§ Task
For the data below, please report each line where the word "tail" is found.

[[ Provided records open ]]

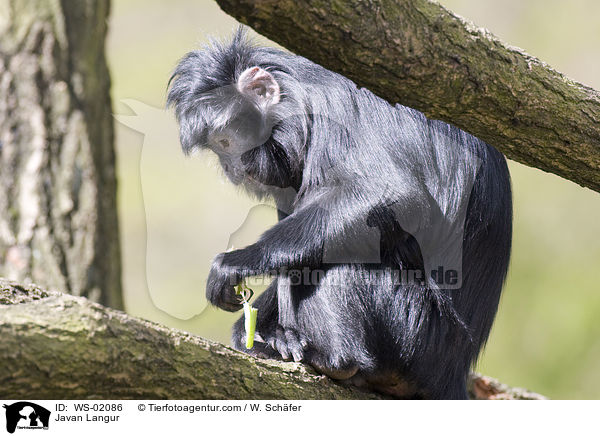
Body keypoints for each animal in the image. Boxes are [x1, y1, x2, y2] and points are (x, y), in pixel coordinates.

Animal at [168, 29, 510, 400]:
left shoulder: (333, 110)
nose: (232, 168)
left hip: (416, 333)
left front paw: (235, 264)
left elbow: (394, 195)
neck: (299, 91)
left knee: (340, 261)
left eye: (225, 142)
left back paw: (334, 361)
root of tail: (453, 370)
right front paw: (264, 332)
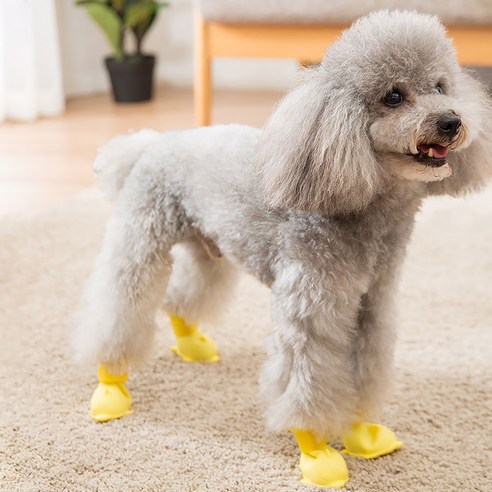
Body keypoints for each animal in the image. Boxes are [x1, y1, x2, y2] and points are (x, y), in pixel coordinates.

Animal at [74, 9, 492, 486]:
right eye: (393, 96)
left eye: (440, 87)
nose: (451, 121)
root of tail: (151, 141)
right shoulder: (311, 307)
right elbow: (306, 379)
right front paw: (316, 450)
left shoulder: (372, 303)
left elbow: (364, 369)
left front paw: (361, 431)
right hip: (141, 238)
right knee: (118, 308)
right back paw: (110, 385)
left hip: (209, 248)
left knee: (180, 298)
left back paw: (192, 344)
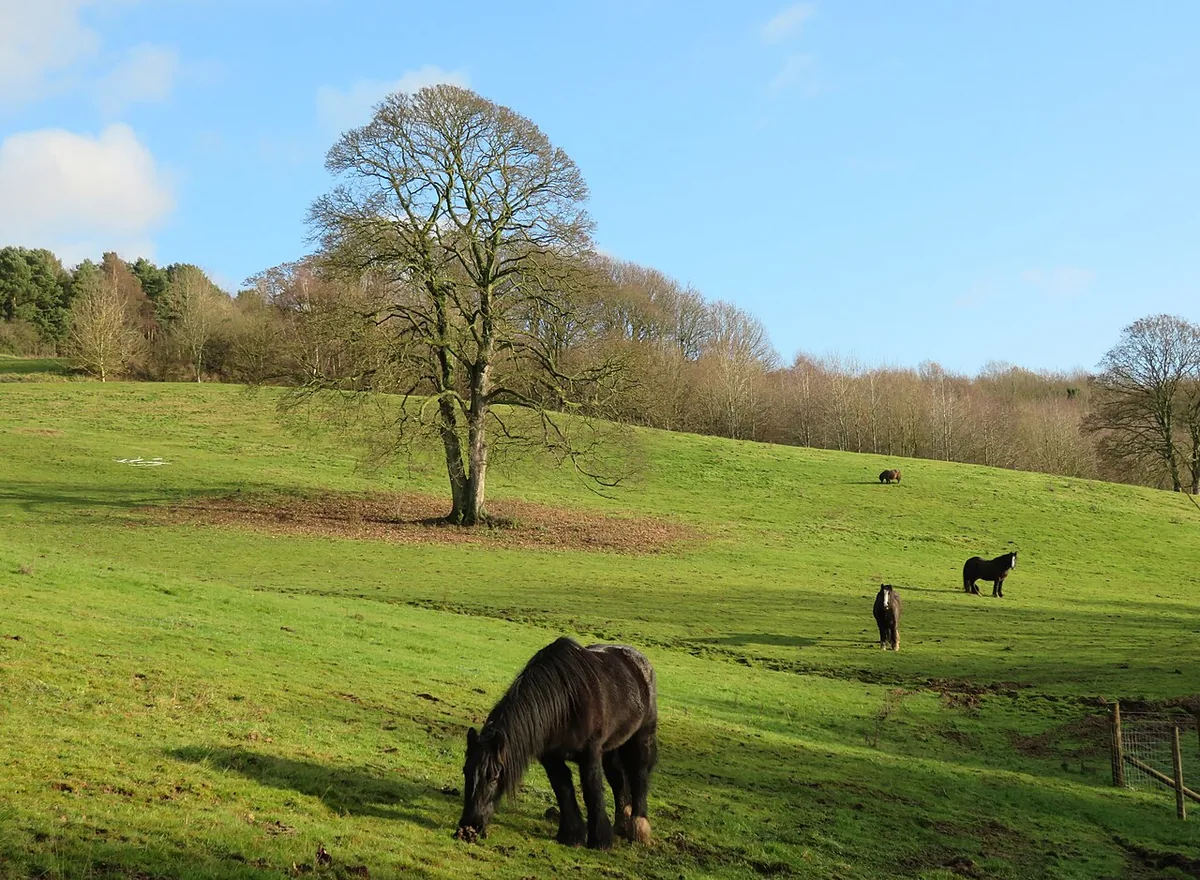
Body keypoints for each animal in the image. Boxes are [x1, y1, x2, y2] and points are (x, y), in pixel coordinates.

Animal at [455, 637, 658, 850]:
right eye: (465, 771)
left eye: (494, 777)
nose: (469, 827)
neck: (566, 704)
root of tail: (640, 661)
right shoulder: (551, 758)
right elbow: (563, 790)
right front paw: (572, 836)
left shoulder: (591, 753)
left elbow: (592, 792)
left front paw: (600, 840)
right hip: (612, 746)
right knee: (618, 778)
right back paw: (621, 825)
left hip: (642, 737)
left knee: (639, 775)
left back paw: (638, 829)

[[ Provided records closed ]]

§ Exercise answer
root of tail: (453, 370)
root of tail: (151, 141)
root of tail: (640, 661)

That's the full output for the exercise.